理解度チェック:
A. 大同特殊鋼の設備増設に関する記事によると、渋川工場に増設する真空アーク再溶解炉の稼働開始はいつの予定か。
B. 大同特殊鋼の設備増設に関する記事から、「大同特殊鋼の高付加価値製品の」から「要が高まることが予想される。」までの部分を一字も変えずに書き写せ。
C. 大同特殊鋼の渋川工場への設備増設を伝える記事を、最後の文の後から書き継げ。

本文抜粋:
-------

⼤同特殊鋼、渋川工場に特殊溶解設備を増設、航空エンジンや半導体関連等、高級鋼の増産に対応

 大同特殊鋼は6月22日、今後需要が高まることが予想されるニッケル基合金やクリーンステンレス等高付加価値製品である高級鋼の増産に備えて、これらの製造に不可欠な特殊溶解設備の真空アーク再溶解炉(VAR)1基を投資額7.5億円で渋川工場(群馬県渋川市石原500)に増設すると発表した。稼働開始時期は2023年8月を予定している。

 大同特殊鋼は2016年に世界最大級の25トン真空誘導炉(VIM)の渋川工場への設置を皮切りに高級鋼の生産能力拡大を進めており、今回の投資もこの一環となる。

 大同特殊鋼の高付加価値製品の代表であるニッケル基合金やクリーンステンレス鋼は、真空誘導炉で溶解した鋼塊を特殊溶解設備で再溶解して製品内部の清浄度や均質性を高めることで、航空エンジンや半導体製造装置等さまざまな厳しい使用環境に対応できる製品。カーボンニュートラルやデジタル社会の実現に貢献する製品であり、今後ますます需要が高まることが予想される。

-------

提供データ:
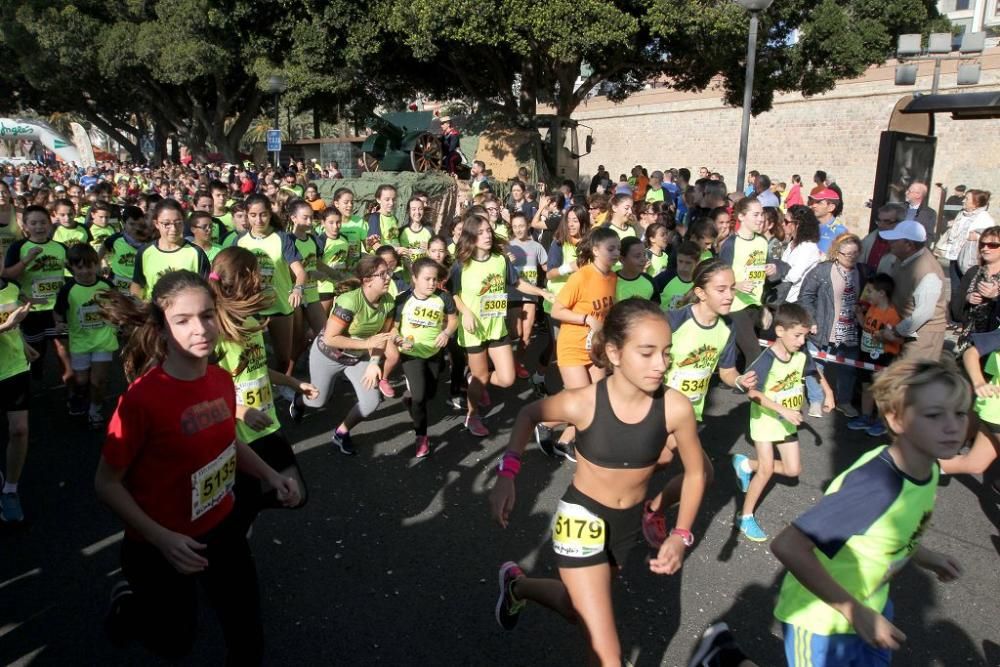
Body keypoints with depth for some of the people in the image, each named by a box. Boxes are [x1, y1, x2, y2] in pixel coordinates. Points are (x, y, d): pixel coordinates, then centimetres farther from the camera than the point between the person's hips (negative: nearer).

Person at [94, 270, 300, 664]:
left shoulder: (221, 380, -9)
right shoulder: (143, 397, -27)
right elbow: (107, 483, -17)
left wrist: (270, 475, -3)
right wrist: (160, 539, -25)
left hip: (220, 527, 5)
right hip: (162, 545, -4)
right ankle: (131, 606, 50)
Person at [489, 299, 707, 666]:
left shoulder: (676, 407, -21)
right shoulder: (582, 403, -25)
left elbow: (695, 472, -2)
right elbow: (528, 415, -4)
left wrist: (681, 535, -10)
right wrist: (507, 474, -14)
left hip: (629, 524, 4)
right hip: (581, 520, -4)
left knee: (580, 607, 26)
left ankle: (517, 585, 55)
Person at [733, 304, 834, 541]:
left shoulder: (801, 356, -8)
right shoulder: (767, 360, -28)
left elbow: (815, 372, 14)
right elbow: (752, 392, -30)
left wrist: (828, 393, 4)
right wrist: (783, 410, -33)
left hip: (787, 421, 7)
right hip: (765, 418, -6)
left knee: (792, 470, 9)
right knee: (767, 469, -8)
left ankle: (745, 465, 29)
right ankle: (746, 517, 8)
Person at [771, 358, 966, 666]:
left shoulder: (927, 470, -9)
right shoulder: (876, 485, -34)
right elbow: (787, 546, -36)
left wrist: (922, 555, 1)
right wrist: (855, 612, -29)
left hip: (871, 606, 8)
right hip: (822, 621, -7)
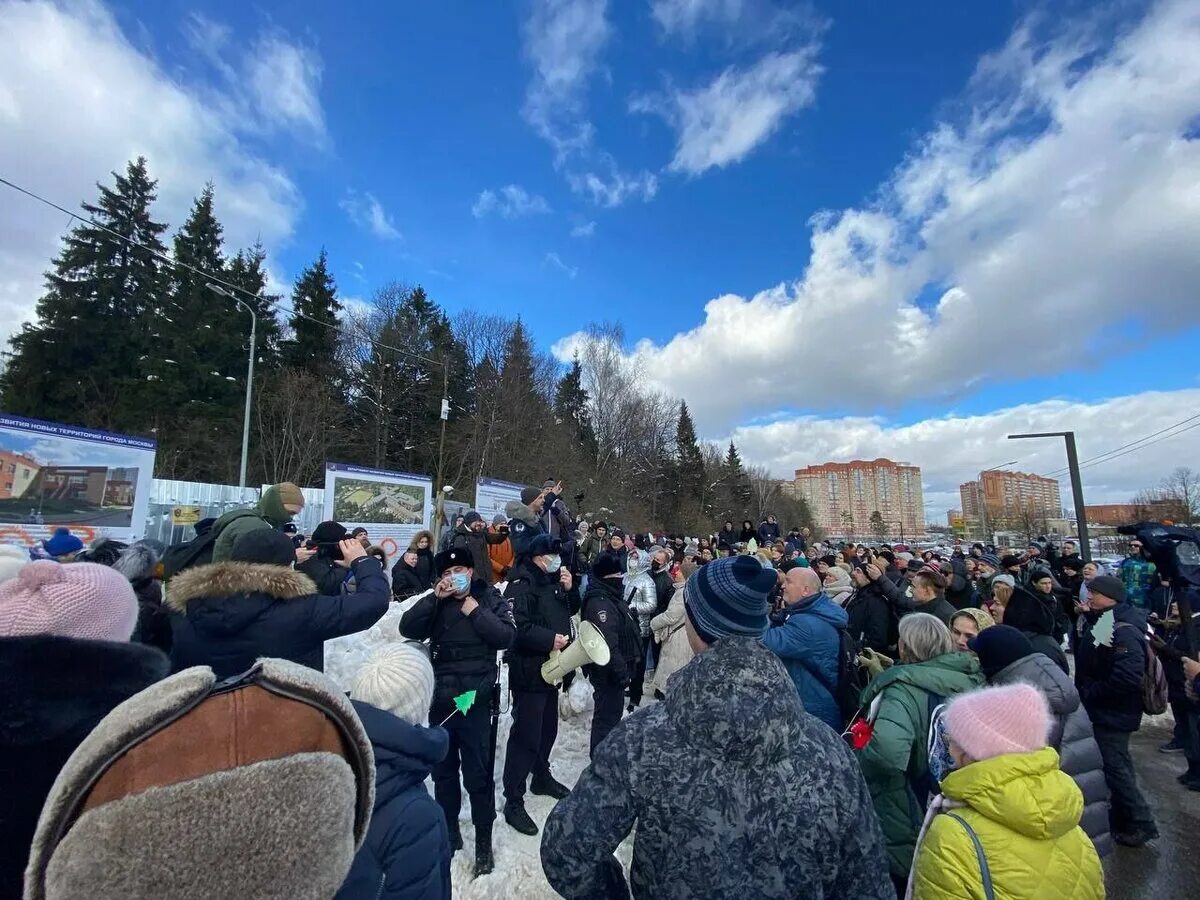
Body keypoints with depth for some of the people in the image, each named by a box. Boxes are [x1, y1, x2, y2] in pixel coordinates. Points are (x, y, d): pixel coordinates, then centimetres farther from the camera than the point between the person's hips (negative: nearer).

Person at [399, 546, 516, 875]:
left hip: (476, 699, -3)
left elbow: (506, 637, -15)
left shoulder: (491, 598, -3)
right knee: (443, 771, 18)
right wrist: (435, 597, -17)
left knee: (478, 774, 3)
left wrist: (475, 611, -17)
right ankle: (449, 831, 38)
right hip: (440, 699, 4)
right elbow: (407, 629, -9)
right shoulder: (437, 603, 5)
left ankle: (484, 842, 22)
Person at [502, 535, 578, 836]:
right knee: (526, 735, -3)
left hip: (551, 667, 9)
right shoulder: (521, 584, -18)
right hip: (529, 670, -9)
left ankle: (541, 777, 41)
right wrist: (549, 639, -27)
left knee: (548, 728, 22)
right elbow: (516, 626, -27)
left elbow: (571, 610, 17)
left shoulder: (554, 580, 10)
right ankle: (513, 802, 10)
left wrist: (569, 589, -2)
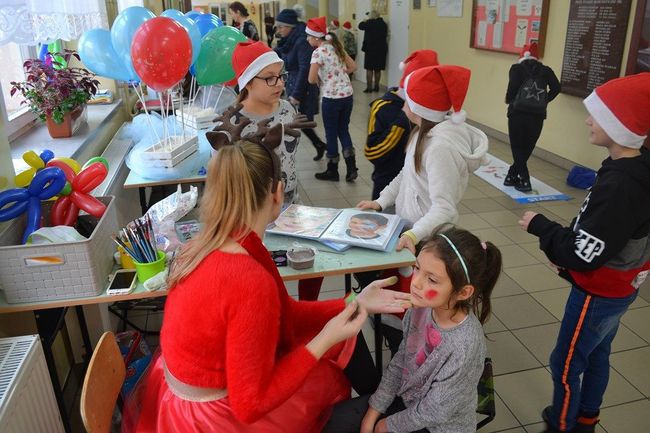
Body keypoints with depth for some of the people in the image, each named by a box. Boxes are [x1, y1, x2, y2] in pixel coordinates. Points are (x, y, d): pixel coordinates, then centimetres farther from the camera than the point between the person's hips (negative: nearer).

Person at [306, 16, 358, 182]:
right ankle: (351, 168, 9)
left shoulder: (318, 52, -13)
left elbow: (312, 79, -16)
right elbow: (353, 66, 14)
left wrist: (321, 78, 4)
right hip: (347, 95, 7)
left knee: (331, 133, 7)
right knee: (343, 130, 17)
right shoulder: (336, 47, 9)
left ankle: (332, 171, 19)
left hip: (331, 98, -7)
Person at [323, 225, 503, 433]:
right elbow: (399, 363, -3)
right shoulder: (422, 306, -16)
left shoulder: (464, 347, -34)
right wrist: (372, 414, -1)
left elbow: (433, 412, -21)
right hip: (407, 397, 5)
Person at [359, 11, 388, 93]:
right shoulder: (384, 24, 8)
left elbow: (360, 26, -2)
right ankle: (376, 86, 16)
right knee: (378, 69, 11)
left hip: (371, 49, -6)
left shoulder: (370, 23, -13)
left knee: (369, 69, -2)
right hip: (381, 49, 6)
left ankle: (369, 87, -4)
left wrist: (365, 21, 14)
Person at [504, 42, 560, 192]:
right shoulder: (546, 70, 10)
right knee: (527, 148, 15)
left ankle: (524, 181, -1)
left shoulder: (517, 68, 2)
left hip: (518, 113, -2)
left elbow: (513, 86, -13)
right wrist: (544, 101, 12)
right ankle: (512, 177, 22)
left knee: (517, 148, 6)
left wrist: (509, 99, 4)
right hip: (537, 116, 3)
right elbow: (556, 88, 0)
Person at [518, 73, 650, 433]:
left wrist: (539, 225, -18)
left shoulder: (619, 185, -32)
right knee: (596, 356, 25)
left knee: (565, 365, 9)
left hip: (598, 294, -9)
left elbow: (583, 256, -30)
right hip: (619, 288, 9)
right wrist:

-------

練習問題の解答:
A. 2023年8月の予定だ。

B.
大同特殊鋼の高付加価値製品の代表であるニッケル基合金やクリーンステンレス鋼は、真空誘導炉で溶解した鋼塊を特殊溶解設備で再溶解して製品内部の清浄度や均質性を高めることで、航空エンジンや半導体製造装置等さまざまな厳しい使用環境に対応できる製品。カーボンニュートラルやデジタル社会の実現に貢献する製品であり、今後ますます需要が高まることが予想される。

C.
 今回の投資は、これらの製品の供給を安定化させるとともに同社製品の高級鋼化へのシフトを加速させることとなり、社会への貢献と同社事業の安定化に寄与するもの。

<用語解説>

※ニッケル基合金:ニッケルを主成分とする合金で、優れた耐熱性、耐食性を有する合金で、石油、化学、航空エンジンや発電用タービンなどの分野で主に使用される。

※クリーンステンレス:SUS316の化学成分規格内でありながら、真空誘導溶解と真空アーク再溶解を施すことで超清浄度化を実現、清浄性が求められる半導体製造装置や医療関連設備などに主に使用される。

※真空アーク再溶解炉(VAR):一次溶解(電気炉・真空誘導炉)で溶解・造塊した鋼塊を消耗電極として通電、高真空下でアーク発熱により溶融、鋼中のガス成分を低減しながら消耗電極内の介在物を浮上促進させ除去。さらに急速冷却により均質な組織を得る溶解設備。

※真空誘導炉(VIM):誘導加熱を利用した電気炉で、ニッケル基合金をはじめとする高純度金属や高級合金の溶製に用いられる溶解設備。上述の25トンは1回の溶解量を指し、設備の大きさの規模を表す。